Vasectomy

Vasectomy is one of the safest and most effective methods of permanent birth control. It is much safer and less expensive than tubal ligation. For these reasons, every year more than 500,000 men in North American choose vasectomy.

A vasectomy interrupts the tubes that carry sperm from the testes to where they are added to your semen. The penis and testes are not altered. Your body still produces semen, and erections and ejaculations occur normally. The only different is that your semen will no longer contain sperm.

You will need to continue birth control. Sperm can remain in the vas deferens for weeks or even months after vasectomy. You will not be considered sterile until two post-surgical semen tests have shown that no sperm remain.

Before scheduling a vasectomy, a consultation is done where the procedure will be explained and you will read and sign a consent form that states you are aware of the possible risks and complications and understand that the procedure, though usually successful, is not guaranteed to make you sterile. Prior to signing this form, be sure that you are informed and comfortable with your decision. It is important that you fully discuss and resolve any questions or concerns you may have prior to having the procedure done.

During a traditional vasectomy, the patient will be given an injection of a local anesthetic. Once the anesthetic takes effect, one or two small incisions are made in the skin of the scrotum. Each of the vas deferens is lifted through the incision and cut and a small section if removed. The two cut ends are tied or cauterized. The incision may be closed with one or more stitches.

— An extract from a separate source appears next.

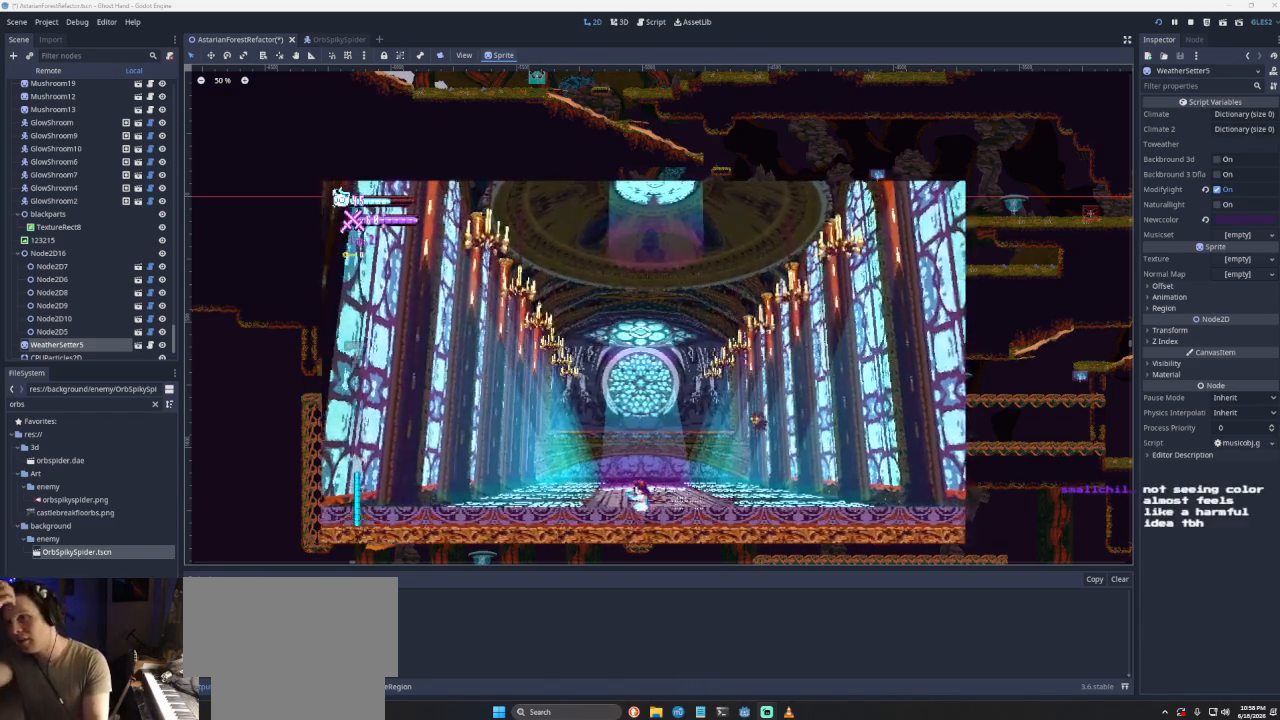
{"buttons": [], "left_stick": "left", "right_stick": "center", "events": []}
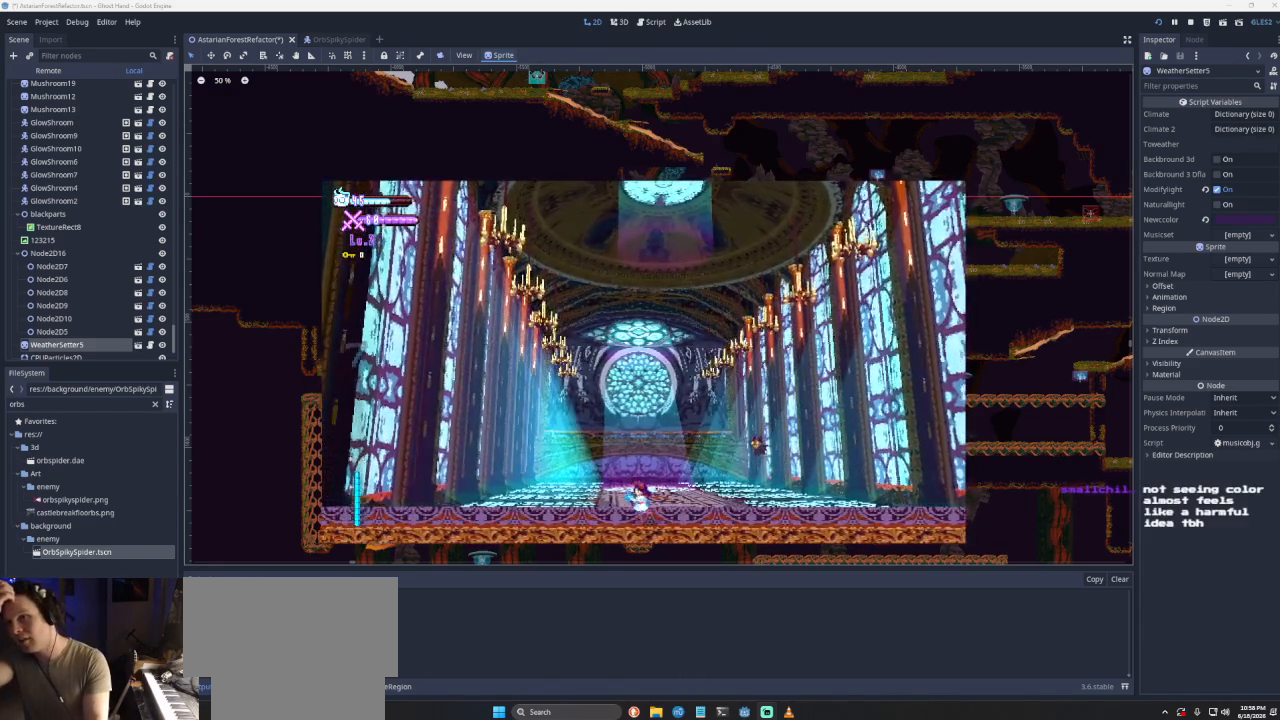
{"buttons": [], "left_stick": "left", "right_stick": "center", "events": []}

If you choose the No-Needle, No-Scalpel vasectomy, the doctor uses a high-pressure jet injector which sprays anesthesia through and around the skin. The physician will carefully isolate the vas deferens with his fingers and use a specially designed instrument to make a tiny opening in the skin. The vas deferens are delivered through the skin, cut and sealed to block sperm. No stitches are needed to close the opening which heals quickly.

A vasectomy does not affect your hormonal and sexual functions or alter your penis or testes. Your body will still produce semen and erections and ejaculations will occur normally.